While sitting in the warm stillness of the orchard at Woolsthorpe Manor, you never would have guess that the surrounding towns and cities of England were gripped by illness and panic. The year was 1665, and Isaac Newton had been forced to abandon his studies at Cambridge, following a nationwide outbreak of plague. There he was, self-isolating at his parents’ home in Lincolnshire, when he observed an apple falling from a tree. It caused young Newton to ponder. Then it prompted him to experiment. Then it compelled him to write. And the end result was his theory of universal gravitation, set out in his landmark work: ‘Philosophiæ Naturalis Principia Mathematica’.
So the story goes -- though some details are debateable. For example, there’s no evidence that the fruit actually landed on Newton’s head. But one thing’s for sure – if England hadn’t been in the middle of a 17th century lockdown, he may never have formulated his ideas about gravity. Or calculus and optics, for that matter.
History is crammed with similar stories. At times of extremity – like war, famine, plague, or indeed a coronavirus pandemic – new circumstances force people to think and act differently. And that can lead to colossal leaps in scientific progress.
Tragically, we’ve been in a period of acute extremity for some time now. And though it may be of scant consolation, there have been advances across all sorts of industries as a result. The one that’s closest to home for Teradata, however, is the application of data science to healthcare.
A period of unique breakthroughsEarlier this year, Teradata staff across the world congratulated our teammate Carlos Ortega for developing an algorithm to help battle Covid-19. Carlos is the Principal Data Scientist in our Madrid office, and spent most of his Christmas holiday working on the AI model. It serves as a diagnostic tool to help doctors in their decision making when treating coronavirus patients. And it will soon be passed over to the Covid-19 Host Genetics Initiative, which is a project aimed at bringing together the world's genetic community to share and analyse data on the virus.
In the same way that everybody knew apples fall from trees before Isaac Newton observed it – applying data science to healthcare is not a new concept. Even before the pandemic, there was talk of using AI and machine learning to collect, structure and process high volumes of medical data, and use it to extract insights that could save lives.
The point is that circumstances conspired to place Newton in his parents’ orchard at precisely the moment he had the time and space to form his theory of gravity. Likewise, Covid-19 and successive lockdowns may be the unique context in which gigantic advances in data science and medicine can take place.
The achievement of our colleague, Carlos, is just one story. There are many other cases where the urgent Covid-19 situation has pushed data scientists to innovate. Take the researchers at the Max Planck Institute for example. They have developed an algorithm to predict the individual mortality risk for patients with Covid-19. It uses machine learning methods to analyse data from thousands of patients around the world. And it’s named COVEWS, which stands for ‘Covid-19 Early Warning System’. Now the researchers are confident they can re-train the algorithm to predict mortality risks for other diseases. Which means it will continue to be a lifesaver, even after Covid-19 has been defeated.
There have been lots of similar efforts to develop AI and machine learning tools to help doctors with Covid-19 diagnoses and patient triage. And supranational bodies like the European Union and the World Health Organisation have been pivotal.

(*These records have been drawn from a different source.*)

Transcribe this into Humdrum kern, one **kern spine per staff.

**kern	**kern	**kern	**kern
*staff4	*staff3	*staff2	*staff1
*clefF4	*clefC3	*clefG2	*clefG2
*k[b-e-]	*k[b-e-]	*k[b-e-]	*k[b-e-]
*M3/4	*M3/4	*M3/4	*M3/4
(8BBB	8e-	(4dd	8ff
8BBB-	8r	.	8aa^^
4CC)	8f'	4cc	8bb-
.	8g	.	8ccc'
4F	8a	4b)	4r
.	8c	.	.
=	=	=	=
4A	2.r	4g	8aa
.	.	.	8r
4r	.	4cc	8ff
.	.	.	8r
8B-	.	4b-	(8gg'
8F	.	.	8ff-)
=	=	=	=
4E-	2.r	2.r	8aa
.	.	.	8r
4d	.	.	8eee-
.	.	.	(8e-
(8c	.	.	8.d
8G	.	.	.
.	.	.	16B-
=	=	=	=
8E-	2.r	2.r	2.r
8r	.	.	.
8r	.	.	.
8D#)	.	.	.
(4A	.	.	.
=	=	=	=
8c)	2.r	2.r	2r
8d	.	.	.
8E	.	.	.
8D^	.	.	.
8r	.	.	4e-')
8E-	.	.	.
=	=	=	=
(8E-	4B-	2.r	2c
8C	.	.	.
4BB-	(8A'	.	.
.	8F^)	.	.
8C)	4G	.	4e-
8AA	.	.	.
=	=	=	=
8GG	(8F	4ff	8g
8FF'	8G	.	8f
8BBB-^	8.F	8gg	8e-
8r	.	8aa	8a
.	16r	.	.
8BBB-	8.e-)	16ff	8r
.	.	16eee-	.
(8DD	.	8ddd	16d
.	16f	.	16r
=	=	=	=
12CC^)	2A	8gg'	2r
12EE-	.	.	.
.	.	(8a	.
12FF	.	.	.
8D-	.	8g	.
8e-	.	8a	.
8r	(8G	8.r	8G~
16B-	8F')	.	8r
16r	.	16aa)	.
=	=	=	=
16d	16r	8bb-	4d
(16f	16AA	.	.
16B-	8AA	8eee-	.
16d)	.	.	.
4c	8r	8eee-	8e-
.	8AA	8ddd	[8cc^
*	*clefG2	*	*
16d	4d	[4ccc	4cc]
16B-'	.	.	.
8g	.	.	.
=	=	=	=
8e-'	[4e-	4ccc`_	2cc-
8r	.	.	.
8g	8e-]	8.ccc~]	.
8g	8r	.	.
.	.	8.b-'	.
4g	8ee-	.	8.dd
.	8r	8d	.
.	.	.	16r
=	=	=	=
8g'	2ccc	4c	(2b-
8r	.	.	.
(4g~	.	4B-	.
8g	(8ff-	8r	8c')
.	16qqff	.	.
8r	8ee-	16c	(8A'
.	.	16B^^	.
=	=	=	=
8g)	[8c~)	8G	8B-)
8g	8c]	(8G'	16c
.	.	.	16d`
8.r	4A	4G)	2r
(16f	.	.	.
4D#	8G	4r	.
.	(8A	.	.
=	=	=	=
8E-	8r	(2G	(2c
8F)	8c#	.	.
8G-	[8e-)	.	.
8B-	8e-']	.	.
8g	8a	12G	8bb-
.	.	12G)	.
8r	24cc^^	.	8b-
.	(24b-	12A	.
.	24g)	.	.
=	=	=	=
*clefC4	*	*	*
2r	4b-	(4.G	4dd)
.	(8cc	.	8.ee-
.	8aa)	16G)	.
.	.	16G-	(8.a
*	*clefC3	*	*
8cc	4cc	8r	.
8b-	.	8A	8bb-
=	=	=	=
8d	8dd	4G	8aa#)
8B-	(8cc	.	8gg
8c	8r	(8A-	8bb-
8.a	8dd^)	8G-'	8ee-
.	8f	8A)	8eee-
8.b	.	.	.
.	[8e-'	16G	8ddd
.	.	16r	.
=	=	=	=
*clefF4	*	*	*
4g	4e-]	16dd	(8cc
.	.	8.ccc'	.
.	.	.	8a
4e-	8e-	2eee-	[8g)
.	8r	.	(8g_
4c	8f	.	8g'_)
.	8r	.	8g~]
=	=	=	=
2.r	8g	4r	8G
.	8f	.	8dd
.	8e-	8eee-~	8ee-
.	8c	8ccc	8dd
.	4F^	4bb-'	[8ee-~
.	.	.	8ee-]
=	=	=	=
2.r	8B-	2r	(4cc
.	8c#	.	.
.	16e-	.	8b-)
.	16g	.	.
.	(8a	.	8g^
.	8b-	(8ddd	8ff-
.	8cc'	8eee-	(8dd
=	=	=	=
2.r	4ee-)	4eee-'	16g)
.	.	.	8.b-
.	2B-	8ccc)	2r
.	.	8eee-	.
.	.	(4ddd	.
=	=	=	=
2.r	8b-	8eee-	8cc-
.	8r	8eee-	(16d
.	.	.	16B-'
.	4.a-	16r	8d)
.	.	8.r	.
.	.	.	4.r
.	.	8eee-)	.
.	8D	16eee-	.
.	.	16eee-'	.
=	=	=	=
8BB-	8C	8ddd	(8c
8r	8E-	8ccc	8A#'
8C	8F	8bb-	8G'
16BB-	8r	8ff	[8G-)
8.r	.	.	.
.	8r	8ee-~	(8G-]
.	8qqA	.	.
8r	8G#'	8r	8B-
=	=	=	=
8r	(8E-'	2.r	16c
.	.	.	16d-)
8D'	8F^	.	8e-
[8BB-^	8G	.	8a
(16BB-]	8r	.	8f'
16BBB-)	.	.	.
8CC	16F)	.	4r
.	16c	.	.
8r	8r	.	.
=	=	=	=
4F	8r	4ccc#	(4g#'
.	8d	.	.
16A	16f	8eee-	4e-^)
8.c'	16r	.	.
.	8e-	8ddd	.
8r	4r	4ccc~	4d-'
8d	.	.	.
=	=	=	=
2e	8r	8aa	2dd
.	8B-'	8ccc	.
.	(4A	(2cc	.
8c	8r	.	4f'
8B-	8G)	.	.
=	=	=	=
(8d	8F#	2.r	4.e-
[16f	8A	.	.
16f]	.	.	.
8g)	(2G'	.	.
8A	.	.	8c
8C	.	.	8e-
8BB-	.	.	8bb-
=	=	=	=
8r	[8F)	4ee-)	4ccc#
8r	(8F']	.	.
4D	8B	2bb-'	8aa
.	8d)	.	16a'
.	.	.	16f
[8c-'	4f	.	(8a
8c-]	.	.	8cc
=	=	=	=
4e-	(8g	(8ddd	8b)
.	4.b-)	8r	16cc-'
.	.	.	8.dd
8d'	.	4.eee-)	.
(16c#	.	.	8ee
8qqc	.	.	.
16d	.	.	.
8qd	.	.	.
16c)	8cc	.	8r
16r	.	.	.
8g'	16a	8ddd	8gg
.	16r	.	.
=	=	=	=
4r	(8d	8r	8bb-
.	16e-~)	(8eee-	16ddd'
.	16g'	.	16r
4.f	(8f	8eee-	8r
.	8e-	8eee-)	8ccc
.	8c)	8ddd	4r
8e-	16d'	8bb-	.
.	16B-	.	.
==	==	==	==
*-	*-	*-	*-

For a wholly different breakthrough, however, we don’t need to leave the Max Planck Institute. Last year, they also developed a model to calculate the coronavirus infection risk from aerosol transmission in indoor spaces. It uses variables like: the size of the room, the number of people in it and what they’re doing – to estimate both the chances of Covid-19 infection and the risk to anyone in that room. It also estimates how protective measures like masks and ventilation will reduce the risk.
Elsewhere, a team at the Massachusetts Institute of Technology (MIT) has developed an algorithm which can identify people with Covid-19, simply by listening to the sound of their coughs. The crucial differences between a Covid cough and non-Covid cough are inaudible to human ears. But by analysing around 70,000 audio samples, the MIT AI model has learned to pick up the infinitesimal variations. And with a staggering 98.5% success rate, too.
Another team at MIT has created a machine-learning approach to identifying existing drugs which can be repurposed to fight coronavirus in elderly patients. And on the other side of the USA, in Santa Clara, a 27 year-old data scientist named Youyang Gu developed his own Covid-19 forecasting model. And even though he created it in his bedroom, the model made more accurate predictions than those coming from grand institutions with even grander budgets.
Is this just the beginning?Just like the Teradata Covid-19 Resiliency Model, all these stories exhibit the enormous potential to do good with data. And most – if not all – share a common trait. Not only did they come about because of the Covid-19 crisis, but they open up all sorts of possibilities to make the world a better place, even once the crisis is over.
The end of the pandemic may well be in sight, but it’s highlighted the incredible power of data science to transform economies, industries and people’s lives for the better. Just like Isaac Newton in lockdown at his parents’ manor, we may have witnessed the start of something much, much greater.